### Your objective
Print the entire listing below word for word, excluding its pictures.

=== Provided information ===

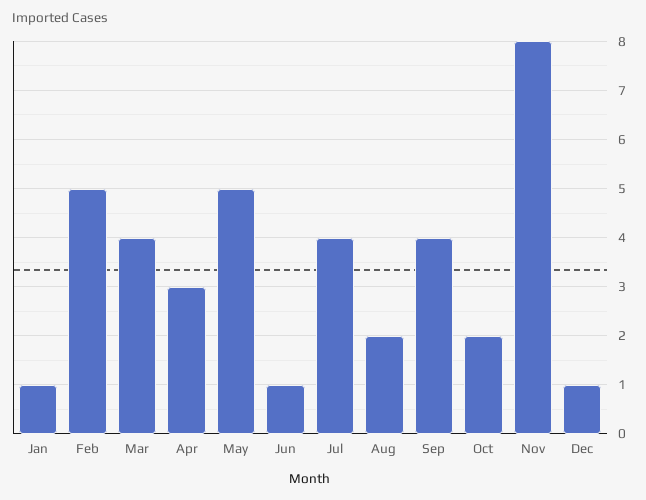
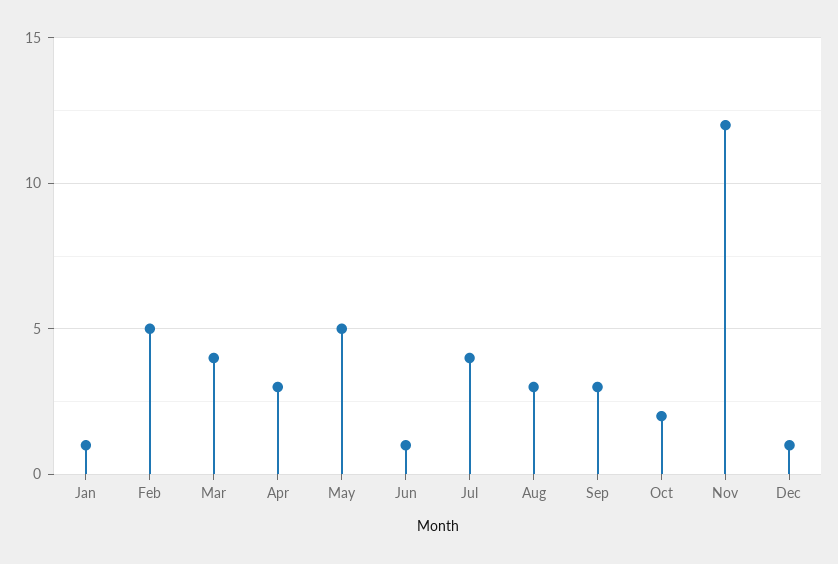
  {
    "Jan": 1,
    "Feb": 5,
    "Mar": 4,
    "Apr": 3,
    "May": 5,
    "Jun": 1,
    "Jul": 4,
-   "Aug": 2,
+   "Aug": 3,
-   "Sep": 4,
+   "Sep": 3,
    "Oct": 2,
-   "Nov": 8,
+   "Nov": 12,
    "Dec": 1
  }

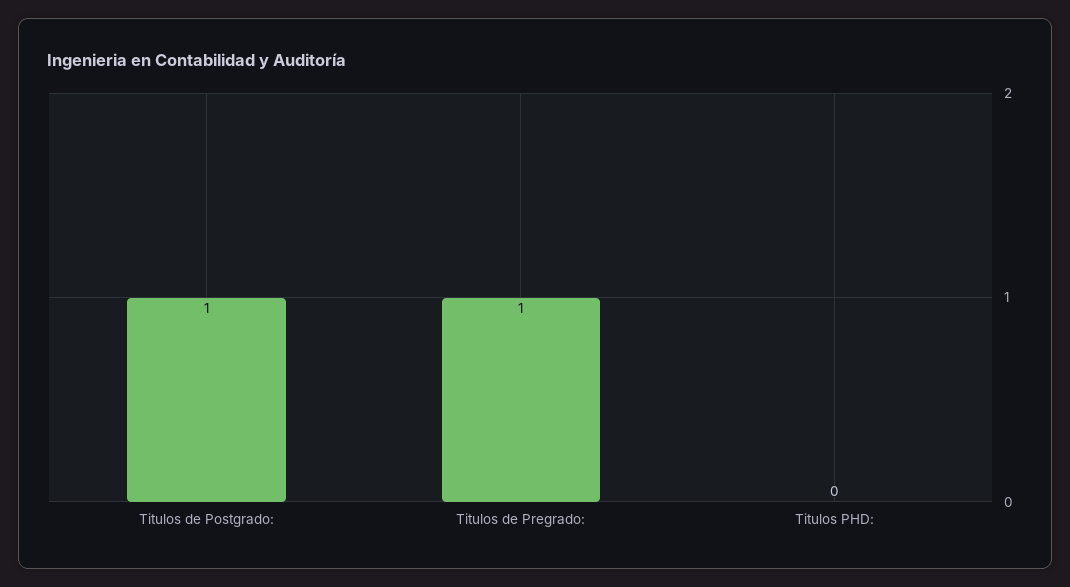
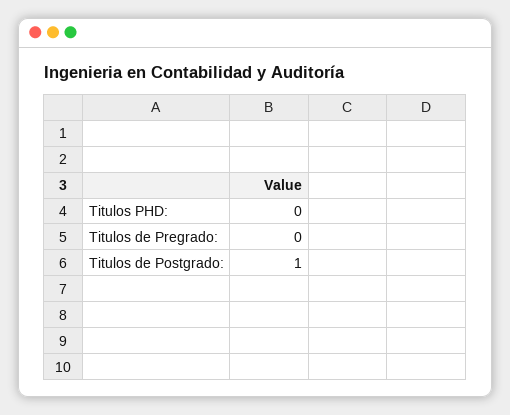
  {
    "Titulos de Postgrado:": 1,
-   "Titulos de Pregrado:": 1,
+   "Titulos de Pregrado:": 0,
    "Titulos PHD:": 0
  }

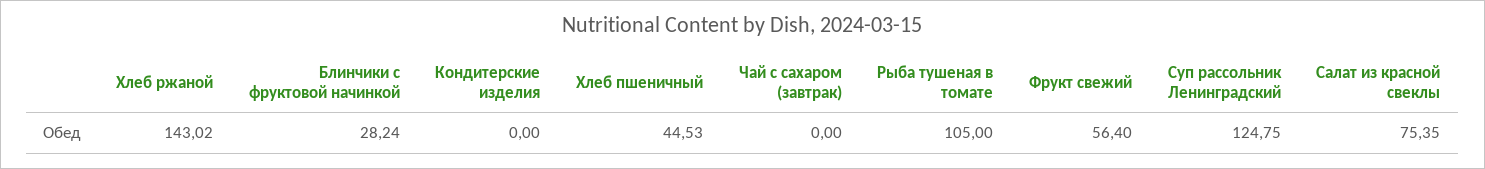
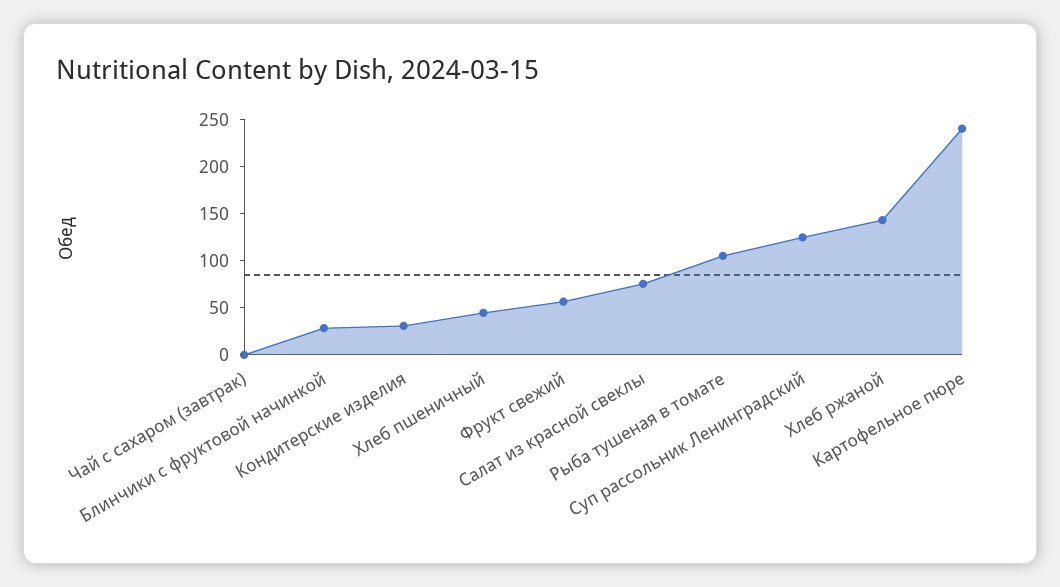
  {
    "Хлеб ржаной": 143.02,
    "Блинчики с фруктовой начинкой": 28.24,
-   "Кондитерские изделия": 0,
+   "Кондитерские изделия": 30,
    "Хлеб пшеничный": 44.53,
    "Чай с сахаром (завтрак)": 0,
    "Рыба тушеная в томате": 105,
    "Фрукт свежий": 56.4,
    "Суп рассольник Ленинградский": 124.75,
-   "Салат из красной свеклы": 75.35
+   "Салат из красной свеклы": 75.35,
+   "Картофельное пюре": 240
  }

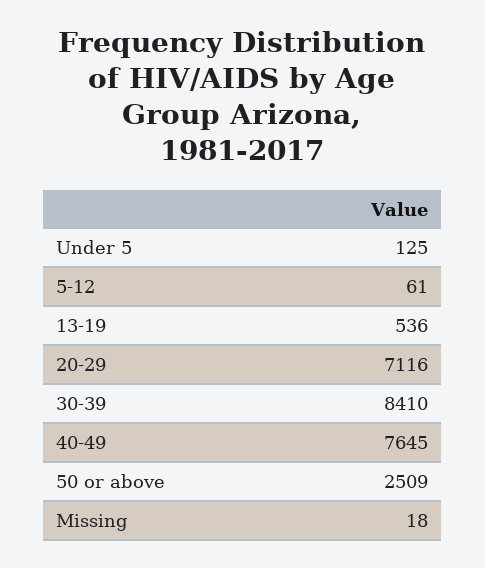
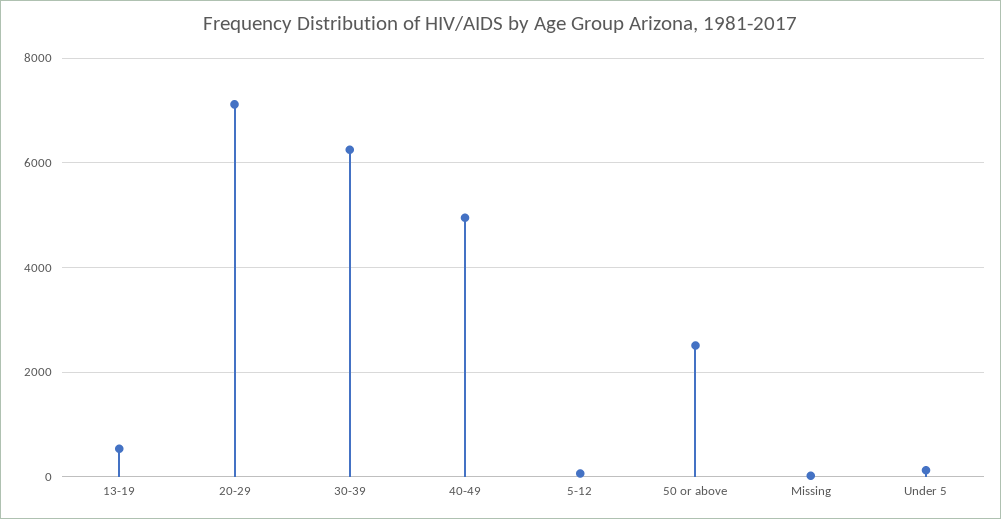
  {
    "Under 5": 125,
    "5-12": 61,
    "13-19": 536,
    "20-29": 7116,
-   "30-39": 8410,
+   "30-39": 6200,
-   "40-49": 7645,
+   "40-49": 5000,
    "50 or above": 2509,
    "Missing": 18
  }

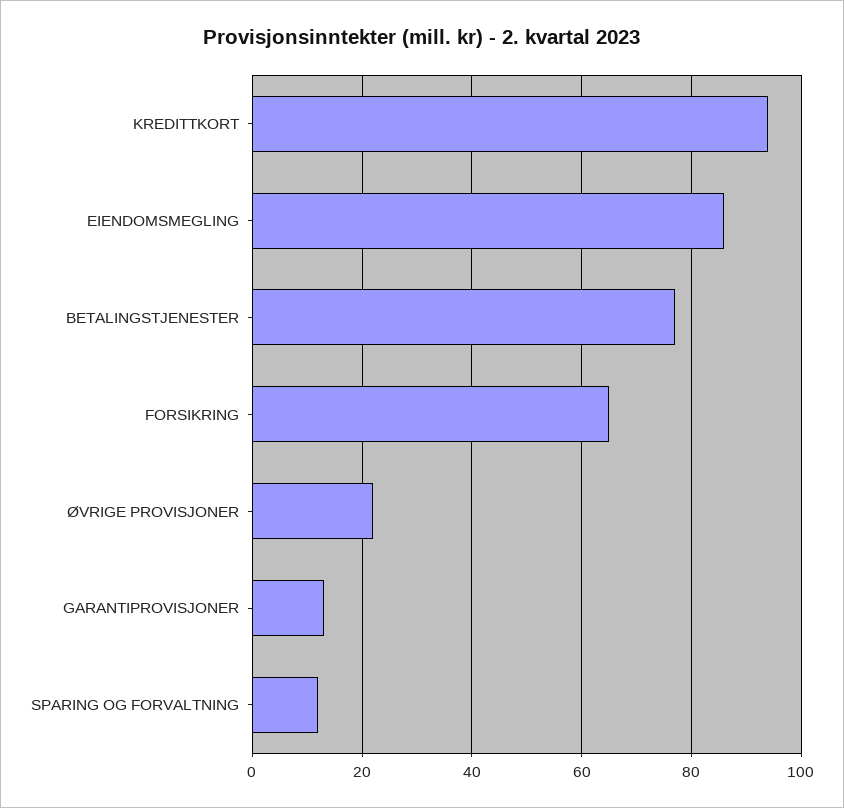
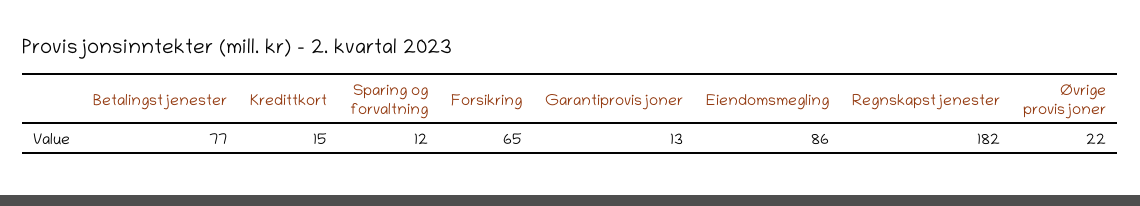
  {
-   "KREDITTKORT": 95,
+   "KREDITTKORT": 15,
    "EIENDOMSMEGLING": 86,
    "BETALINGSTJENESTER": 77,
    "FORSIKRING": 65,
    "ØVRIGE PROVISJONER": 22,
    "GARANTIPROVISJONER": 13,
-   "SPARING OG FORVALTNING": 12
+   "SPARING OG FORVALTNING": 12,
+   "Regnskapstjenester": 182
  }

===

### Expected answer
  {
    "Jan": 1,
    "Feb": 5,
    "Mar": 4,
    "Apr": 3,
    "May": 5,
    "Jun": 1,
    "Jul": 4,
-   "Aug": 2,
+   "Aug": 3,
-   "Sep": 4,
+   "Sep": 3,
    "Oct": 2,
-   "Nov": 8,
+   "Nov": 12,
    "Dec": 1
  }

  {
    "Titulos de Postgrado:": 1,
-   "Titulos de Pregrado:": 1,
+   "Titulos de Pregrado:": 0,
    "Titulos PHD:": 0
  }

  {
    "Хлеб ржаной": 143.02,
    "Блинчики с фруктовой начинкой": 28.24,
-   "Кондитерские изделия": 0,
+   "Кондитерские изделия": 30,
    "Хлеб пшеничный": 44.53,
    "Чай с сахаром (завтрак)": 0,
    "Рыба тушеная в томате": 105,
    "Фрукт свежий": 56.4,
    "Суп рассольник Ленинградский": 124.75,
-   "Салат из красной свеклы": 75.35
+   "Салат из красной свеклы": 75.35,
+   "Картофельное пюре": 240
  }

  {
    "Under 5": 125,
    "5-12": 61,
    "13-19": 536,
    "20-29": 7116,
-   "30-39": 8410,
+   "30-39": 6200,
-   "40-49": 7645,
+   "40-49": 5000,
    "50 or above": 2509,
    "Missing": 18
  }

  {
-   "KREDITTKORT": 95,
+   "KREDITTKORT": 15,
    "EIENDOMSMEGLING": 86,
    "BETALINGSTJENESTER": 77,
    "FORSIKRING": 65,
    "ØVRIGE PROVISJONER": 22,
    "GARANTIPROVISJONER": 13,
-   "SPARING OG FORVALTNING": 12
+   "SPARING OG FORVALTNING": 12,
+   "Regnskapstjenester": 182
  }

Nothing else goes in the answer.